Düşünün ki elinizde bir balta var ve önünüzde ulu bir çam ağacı... Bugün olsa, çoğu insan baltayı kaldırmadan önce düşünmez bile. Oysa eski Türkler için bu, yalnızca bir ağaç kesme işi değil; Tengri'yle, yer-su ile, atalarla, hatta ağacın ruhuyla bir konuşma anıdır o an.
Eski Türkler doğayı kutsal görürdü ve su, orman, dağ, rüzgâr, taş, ağaç… Her birinin bir “can” taşıdığına inanırlardı. Ağaç sadece gölge veren bir nesne değil, bir ruhun evidir, bir “yer iye”sidir. Toprağın koruyucu ruhudur. Onu kesmek, bir canı rahatsız etmektir ve bu yüzden, bir ağaç kesilmeden önce ona yaklaşırlar, eğilerek selam verirler, “sana ihtiyacımız var” diyerek onun ruhundan özür dilenir, ardından baltaya davranılırdı. Bu bir dua, bir izin isteme, bir anlaşma ritüeliydi adeta. Kimi zaman bu tür kesimler öncesinde tütsüler yakar, ağaç ruhunu göğe uğurluyorlardı ve “Senin gövdenle biz ısınacağız, senin dallarınla çocuklarımız korunacak” diyorlardı. Çünkü onlar biliyordu ki doğa ile savaşılmaz, onunla anlaşılır.
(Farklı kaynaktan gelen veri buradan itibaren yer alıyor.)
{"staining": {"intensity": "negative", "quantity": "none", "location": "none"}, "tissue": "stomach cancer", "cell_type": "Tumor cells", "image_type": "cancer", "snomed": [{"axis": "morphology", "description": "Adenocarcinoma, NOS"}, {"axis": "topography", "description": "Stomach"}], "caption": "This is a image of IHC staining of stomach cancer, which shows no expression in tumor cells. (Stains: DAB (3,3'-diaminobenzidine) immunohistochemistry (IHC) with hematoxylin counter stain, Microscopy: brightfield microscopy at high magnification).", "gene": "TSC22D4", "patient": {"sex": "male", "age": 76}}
Yüzyıllar sonra Osmanlı’da da benzer bir anlayış büyümüş, Fatih Sultan Mehmet “Ormanlarımdan bir dal kesenin kolunu, bir ağaç kesenin kellesini alırım” diyerek yasa çıkarmıştı. Bugün hâlâ dillerde dolanan “Yaş kesen, baş keser” sözü, sadece bir deyim değil, bu konudaki bir devlet anlayışının özeti idi.
Şimdi ise ormanlarımız yanıyor göz göre göre. Biz artık dumana değil, ihmale boğuluyoruz ve ormanlarımız yanarken bizim de ciğerlerimiz yanıyor, yüreğimiz kavruluyor. İçimiz yanarak soruyoruz her yıl bu zamanlar: Helikopter nerede? Uçak neden hâlâ kalkmadı Yangına ilk müdahale neden bu kadar saat sonra? Kim sorumlu? Kim hesap verecek bu sorulara?
Yanan sadece ağaç değil; Bir sincabın yuvası, bir karacanın izleri, bir çobanın yolu, bir çocuğun geleceği yanıyor ama kimin umurunda?
Sonra “Yanan bölgeye otel yapılacakmış” diyor biri usulca, bir başkası “turizm alanı” ilan ediyor. Teröristler yakıyor, piknikçilerin ihmali, elektrik telleri..... "Doğal afet" tellalları var bir de "inanalım mı?
Oysa ki doğal olan, yağmurun yağmasıdır, kardır, rüzgardır doğal olan, yıldırımın düşmesidir. Geciken müdahale doğal değildir, bizi kandırmayın. İhmalle büyüyen ateş doğal değildir, hele yanan yerlerin üzerine kurulan rant senaryosu hiç değil!
İçimiz kaynıyor, kime dert yanıp yakaralım bilemiyoruz, bu topraklar bir zamanlar ağaca diz çöküp dua eden ataların yurduydu. Şimdi o ağacı arkasına alıp, imar planı çizenlerin ülkesi mi oldu? “Yaş kesen baş keser” diyen bir medeniyetten, “Yanan yaşın üstüne beton döken” bir zihniyete savrulduk. Biz hâlâ susarsak, yarın çocuklarımız bize hesap soracak,
“Anne/Baba, siz o zaman neredeydiniz?”
Ve eğer gerçekten bir sabotaj, bir terör eylemi varsa... Ya da eğer bu yangınlar açık bir ihmalin, duyarsızlığın sonucuysa... Bunların da derhal tespit edilip, en ağır şekilde cezalandırılması gerekir. Çünkü ormanı yakan sadece ateş değil; suskunluktur, yeterli ağırlıkta yaptırımların olmamasıdır, cezasızlıktır, göz yummaktır. Bu memleketin, çocuklarımızın geleceği yanıyor. Susmayalım, yüksek sesle söyleyelim bıkmadan usanmadan.